Zur Absage der Messe in diesem Jahr hat sich die Koelnmesse „trotz einer fast ausgebuchten Gesamtfläche im Frühjahr 2020 und damit einem exzellenten Anmeldestatus“ entschlossen, wie es in einem Schreiben an die Aussteller heißt. Und in der Tat hat auch Stefan Lohrberg immer wieder gesagt, dass in großen Teilen der Ausstellerschaft der Wunsch bestand, die Messe stattfinden zu lassen.

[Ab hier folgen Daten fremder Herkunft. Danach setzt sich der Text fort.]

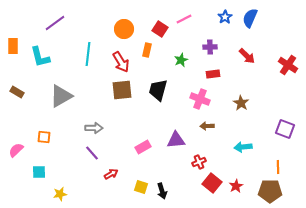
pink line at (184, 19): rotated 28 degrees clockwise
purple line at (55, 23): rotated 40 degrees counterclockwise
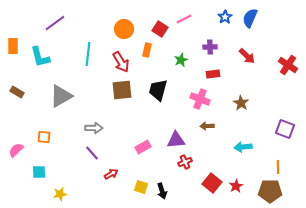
red cross at (199, 162): moved 14 px left
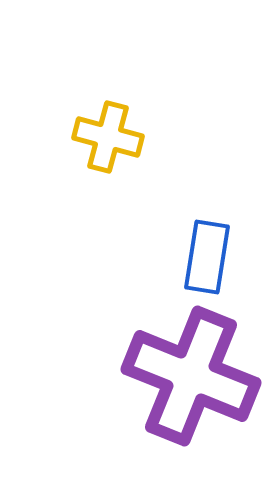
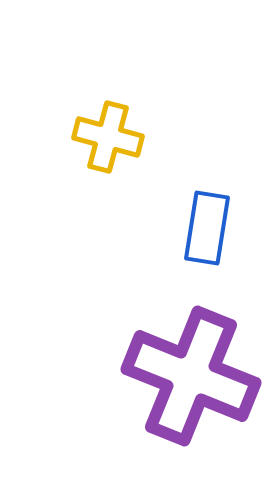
blue rectangle: moved 29 px up
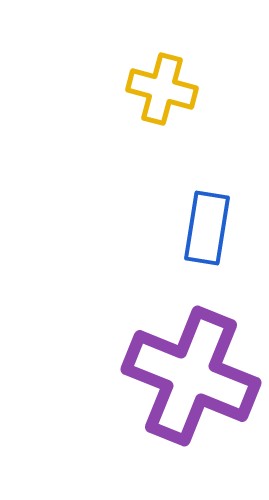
yellow cross: moved 54 px right, 48 px up
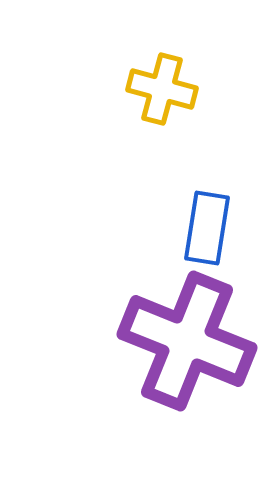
purple cross: moved 4 px left, 35 px up
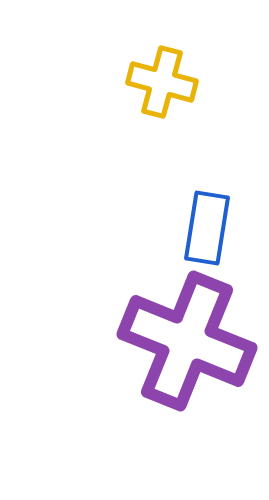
yellow cross: moved 7 px up
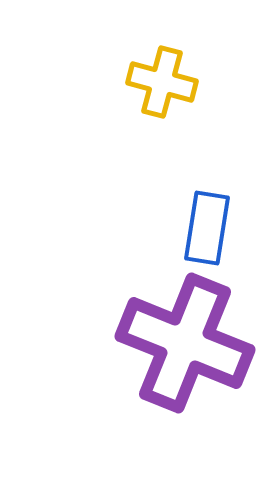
purple cross: moved 2 px left, 2 px down
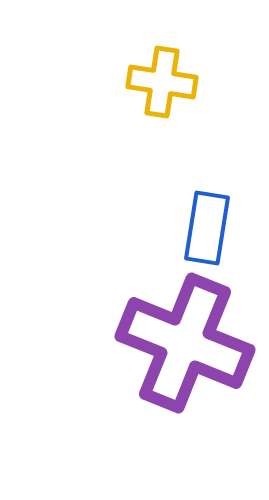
yellow cross: rotated 6 degrees counterclockwise
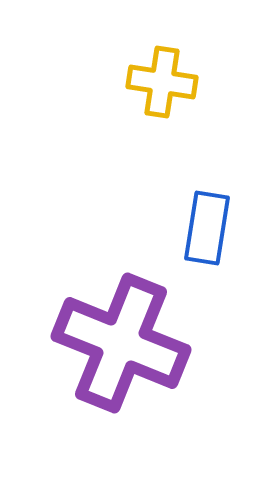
purple cross: moved 64 px left
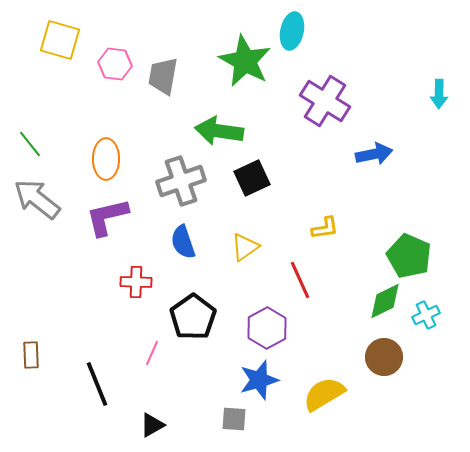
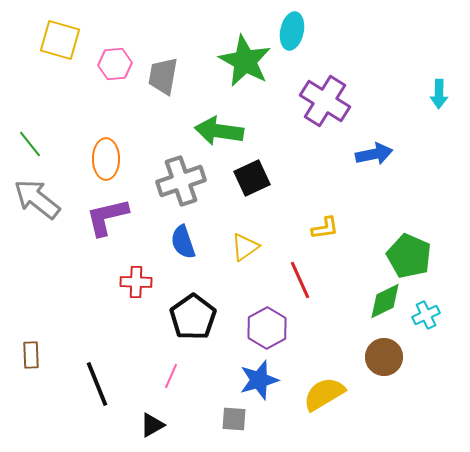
pink hexagon: rotated 12 degrees counterclockwise
pink line: moved 19 px right, 23 px down
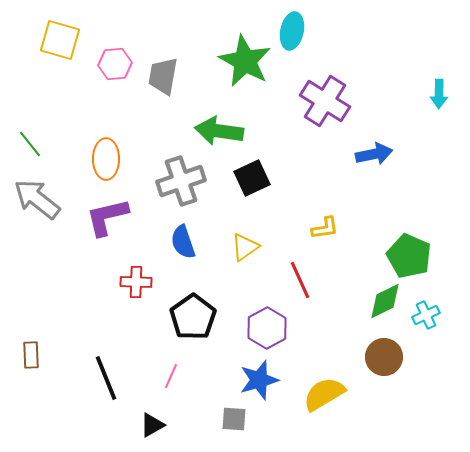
black line: moved 9 px right, 6 px up
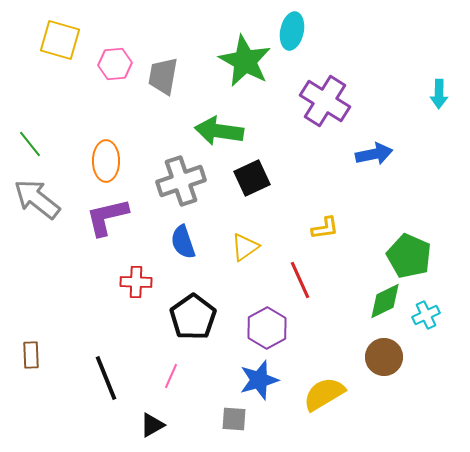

Gleichzeitig hatte die Messegesellschaft nicht nur ein umfassendes Hygienekonzept ausgearbeitet, sondern vorab sich selbst sowie Aussteller und Besucher auf eine geänderte Situation vorbereitet: Es war klar, dass sie auf Aussteller und Besucher aus Übersee würde verzichten müssen und die Messe „ein vollkommen europäisches Bild“ zeigen würde, wie Lohrberg gesagt hatte.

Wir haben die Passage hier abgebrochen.